Listed entries
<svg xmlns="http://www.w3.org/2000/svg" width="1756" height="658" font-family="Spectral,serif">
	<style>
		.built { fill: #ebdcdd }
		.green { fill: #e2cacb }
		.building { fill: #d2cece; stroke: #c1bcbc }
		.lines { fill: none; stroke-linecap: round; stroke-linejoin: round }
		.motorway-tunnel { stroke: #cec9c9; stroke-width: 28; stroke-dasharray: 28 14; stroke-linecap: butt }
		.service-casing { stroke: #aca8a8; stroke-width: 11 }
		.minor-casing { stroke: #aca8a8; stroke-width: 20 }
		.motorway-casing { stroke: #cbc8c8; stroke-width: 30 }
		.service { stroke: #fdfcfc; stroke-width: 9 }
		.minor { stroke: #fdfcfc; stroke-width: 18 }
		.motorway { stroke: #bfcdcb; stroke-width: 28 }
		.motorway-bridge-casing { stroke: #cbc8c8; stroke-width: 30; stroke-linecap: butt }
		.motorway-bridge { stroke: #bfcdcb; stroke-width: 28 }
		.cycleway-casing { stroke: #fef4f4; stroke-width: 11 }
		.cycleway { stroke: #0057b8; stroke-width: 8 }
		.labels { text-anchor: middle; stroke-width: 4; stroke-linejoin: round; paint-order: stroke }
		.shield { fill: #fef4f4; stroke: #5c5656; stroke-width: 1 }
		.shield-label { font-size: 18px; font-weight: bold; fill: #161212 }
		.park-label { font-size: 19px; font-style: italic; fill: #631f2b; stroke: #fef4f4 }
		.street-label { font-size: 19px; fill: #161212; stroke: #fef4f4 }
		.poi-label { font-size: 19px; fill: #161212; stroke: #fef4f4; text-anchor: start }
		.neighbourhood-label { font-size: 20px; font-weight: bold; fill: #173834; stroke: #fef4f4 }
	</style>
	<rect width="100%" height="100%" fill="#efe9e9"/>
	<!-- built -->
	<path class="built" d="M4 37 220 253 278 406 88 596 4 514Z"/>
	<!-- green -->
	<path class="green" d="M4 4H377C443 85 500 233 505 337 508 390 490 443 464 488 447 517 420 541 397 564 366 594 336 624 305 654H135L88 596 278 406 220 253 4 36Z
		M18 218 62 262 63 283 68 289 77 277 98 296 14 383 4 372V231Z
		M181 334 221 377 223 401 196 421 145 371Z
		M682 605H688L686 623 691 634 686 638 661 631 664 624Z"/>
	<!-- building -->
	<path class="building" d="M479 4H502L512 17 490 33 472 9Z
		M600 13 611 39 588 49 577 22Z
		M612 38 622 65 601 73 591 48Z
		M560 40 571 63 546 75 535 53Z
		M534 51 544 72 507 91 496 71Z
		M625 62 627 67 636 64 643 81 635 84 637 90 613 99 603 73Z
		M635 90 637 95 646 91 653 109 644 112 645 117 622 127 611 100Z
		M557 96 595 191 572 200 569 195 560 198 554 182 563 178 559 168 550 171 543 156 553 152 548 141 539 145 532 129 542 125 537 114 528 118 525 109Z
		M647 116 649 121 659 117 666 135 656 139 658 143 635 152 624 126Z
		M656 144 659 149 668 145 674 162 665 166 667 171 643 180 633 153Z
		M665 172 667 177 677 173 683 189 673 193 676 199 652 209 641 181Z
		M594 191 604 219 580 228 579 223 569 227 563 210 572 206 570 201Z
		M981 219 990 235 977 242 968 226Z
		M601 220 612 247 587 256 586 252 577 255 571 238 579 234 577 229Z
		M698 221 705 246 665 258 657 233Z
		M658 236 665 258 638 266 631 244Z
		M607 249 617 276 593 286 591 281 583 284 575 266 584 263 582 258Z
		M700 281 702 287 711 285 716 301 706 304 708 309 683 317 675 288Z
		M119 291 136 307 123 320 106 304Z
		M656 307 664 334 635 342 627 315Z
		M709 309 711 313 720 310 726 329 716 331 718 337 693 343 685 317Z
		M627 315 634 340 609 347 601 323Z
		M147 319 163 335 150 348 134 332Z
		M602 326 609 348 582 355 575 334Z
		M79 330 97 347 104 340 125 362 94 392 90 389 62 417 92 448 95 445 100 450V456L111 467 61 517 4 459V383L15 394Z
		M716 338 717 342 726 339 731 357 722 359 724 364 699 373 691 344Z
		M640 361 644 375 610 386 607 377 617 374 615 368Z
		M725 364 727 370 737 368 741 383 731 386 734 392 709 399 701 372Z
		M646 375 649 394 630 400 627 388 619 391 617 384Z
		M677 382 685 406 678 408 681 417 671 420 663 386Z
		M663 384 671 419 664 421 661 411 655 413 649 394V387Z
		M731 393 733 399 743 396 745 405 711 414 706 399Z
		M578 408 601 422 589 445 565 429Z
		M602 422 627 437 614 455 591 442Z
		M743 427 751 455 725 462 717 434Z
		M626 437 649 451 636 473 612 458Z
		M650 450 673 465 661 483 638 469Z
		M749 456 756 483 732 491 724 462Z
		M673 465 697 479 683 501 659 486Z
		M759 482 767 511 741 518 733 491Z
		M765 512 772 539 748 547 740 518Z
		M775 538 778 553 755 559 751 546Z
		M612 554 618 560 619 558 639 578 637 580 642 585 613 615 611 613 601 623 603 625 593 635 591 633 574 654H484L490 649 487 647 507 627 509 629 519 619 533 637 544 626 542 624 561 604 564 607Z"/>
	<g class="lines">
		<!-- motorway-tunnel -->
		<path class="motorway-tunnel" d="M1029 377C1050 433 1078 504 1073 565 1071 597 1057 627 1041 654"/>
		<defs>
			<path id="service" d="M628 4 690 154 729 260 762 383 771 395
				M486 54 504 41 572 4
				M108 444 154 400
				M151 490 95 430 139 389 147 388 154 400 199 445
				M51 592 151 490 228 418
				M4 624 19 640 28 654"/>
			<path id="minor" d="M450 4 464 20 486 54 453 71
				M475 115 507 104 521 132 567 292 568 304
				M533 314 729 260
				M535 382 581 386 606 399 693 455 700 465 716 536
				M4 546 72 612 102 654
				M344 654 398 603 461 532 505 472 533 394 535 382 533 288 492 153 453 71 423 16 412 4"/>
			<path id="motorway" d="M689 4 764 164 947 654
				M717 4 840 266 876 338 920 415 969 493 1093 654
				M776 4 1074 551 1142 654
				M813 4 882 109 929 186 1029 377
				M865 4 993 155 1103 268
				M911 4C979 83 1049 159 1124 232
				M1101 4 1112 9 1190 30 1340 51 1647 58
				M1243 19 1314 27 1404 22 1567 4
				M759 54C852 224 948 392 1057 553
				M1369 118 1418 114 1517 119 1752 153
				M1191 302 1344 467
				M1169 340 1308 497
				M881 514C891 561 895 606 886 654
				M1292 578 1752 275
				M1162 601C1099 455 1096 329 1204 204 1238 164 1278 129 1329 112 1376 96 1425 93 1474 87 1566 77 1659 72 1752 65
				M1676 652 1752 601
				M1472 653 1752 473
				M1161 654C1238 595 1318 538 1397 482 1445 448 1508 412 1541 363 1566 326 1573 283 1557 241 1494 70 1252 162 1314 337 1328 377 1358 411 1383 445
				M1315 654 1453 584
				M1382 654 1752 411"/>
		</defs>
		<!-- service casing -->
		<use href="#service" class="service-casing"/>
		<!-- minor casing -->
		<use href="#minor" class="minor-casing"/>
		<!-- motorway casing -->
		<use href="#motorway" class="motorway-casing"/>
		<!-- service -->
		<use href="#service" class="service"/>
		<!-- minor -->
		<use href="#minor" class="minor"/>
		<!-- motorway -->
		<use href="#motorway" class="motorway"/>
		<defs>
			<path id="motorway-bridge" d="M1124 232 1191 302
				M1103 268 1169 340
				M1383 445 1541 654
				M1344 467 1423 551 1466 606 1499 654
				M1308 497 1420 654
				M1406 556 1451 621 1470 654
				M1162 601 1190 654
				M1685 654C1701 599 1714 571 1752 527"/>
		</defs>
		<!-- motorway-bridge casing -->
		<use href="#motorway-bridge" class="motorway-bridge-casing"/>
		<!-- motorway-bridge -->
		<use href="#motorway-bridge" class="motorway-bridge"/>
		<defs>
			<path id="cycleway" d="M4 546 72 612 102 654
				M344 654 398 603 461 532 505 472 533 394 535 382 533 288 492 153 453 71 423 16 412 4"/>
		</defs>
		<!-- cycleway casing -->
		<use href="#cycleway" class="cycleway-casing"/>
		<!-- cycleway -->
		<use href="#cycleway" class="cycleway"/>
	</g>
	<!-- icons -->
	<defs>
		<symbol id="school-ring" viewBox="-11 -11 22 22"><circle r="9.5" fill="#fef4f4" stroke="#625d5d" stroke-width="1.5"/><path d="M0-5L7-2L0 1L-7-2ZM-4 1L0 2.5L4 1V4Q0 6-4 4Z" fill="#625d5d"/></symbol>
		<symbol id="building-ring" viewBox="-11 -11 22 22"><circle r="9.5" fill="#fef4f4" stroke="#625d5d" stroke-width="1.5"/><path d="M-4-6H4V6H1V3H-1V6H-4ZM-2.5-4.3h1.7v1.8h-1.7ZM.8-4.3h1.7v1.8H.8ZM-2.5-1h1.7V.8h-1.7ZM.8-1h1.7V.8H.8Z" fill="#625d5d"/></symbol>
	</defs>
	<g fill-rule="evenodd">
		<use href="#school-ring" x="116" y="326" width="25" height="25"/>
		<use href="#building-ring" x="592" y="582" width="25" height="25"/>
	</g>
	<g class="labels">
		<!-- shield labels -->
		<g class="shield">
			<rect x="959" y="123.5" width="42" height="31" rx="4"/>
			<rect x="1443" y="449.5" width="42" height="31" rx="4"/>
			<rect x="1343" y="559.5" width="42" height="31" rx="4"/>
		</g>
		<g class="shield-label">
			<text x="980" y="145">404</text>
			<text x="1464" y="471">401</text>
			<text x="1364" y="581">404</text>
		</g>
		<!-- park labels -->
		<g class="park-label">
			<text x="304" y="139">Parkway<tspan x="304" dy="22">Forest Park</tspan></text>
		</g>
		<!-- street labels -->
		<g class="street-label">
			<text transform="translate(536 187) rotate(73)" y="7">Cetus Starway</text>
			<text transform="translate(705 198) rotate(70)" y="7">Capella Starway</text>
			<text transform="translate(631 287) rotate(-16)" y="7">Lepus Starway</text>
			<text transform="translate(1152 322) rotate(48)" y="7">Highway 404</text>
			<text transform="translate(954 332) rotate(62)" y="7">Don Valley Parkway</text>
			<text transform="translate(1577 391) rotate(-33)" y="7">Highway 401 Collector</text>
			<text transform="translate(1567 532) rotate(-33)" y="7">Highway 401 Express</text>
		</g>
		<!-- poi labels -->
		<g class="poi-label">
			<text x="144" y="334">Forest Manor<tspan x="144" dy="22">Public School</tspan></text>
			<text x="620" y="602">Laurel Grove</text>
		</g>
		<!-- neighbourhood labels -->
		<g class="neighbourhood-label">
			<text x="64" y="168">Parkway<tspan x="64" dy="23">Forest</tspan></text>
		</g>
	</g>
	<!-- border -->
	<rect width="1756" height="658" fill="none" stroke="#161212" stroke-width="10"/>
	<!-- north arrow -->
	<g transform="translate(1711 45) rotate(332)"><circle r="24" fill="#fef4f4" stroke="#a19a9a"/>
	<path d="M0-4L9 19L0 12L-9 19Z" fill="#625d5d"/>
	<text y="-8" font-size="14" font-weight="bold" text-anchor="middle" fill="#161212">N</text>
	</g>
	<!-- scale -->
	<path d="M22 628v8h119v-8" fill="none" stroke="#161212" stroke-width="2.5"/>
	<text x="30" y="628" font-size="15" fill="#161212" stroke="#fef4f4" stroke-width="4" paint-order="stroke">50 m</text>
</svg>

Exercise aim
Where in the records does the string "lines" appear? Copy every line that has it.

Task solution
		.lines { fill: none; stroke-linecap: round; stroke-linejoin: round }
	<g class="lines">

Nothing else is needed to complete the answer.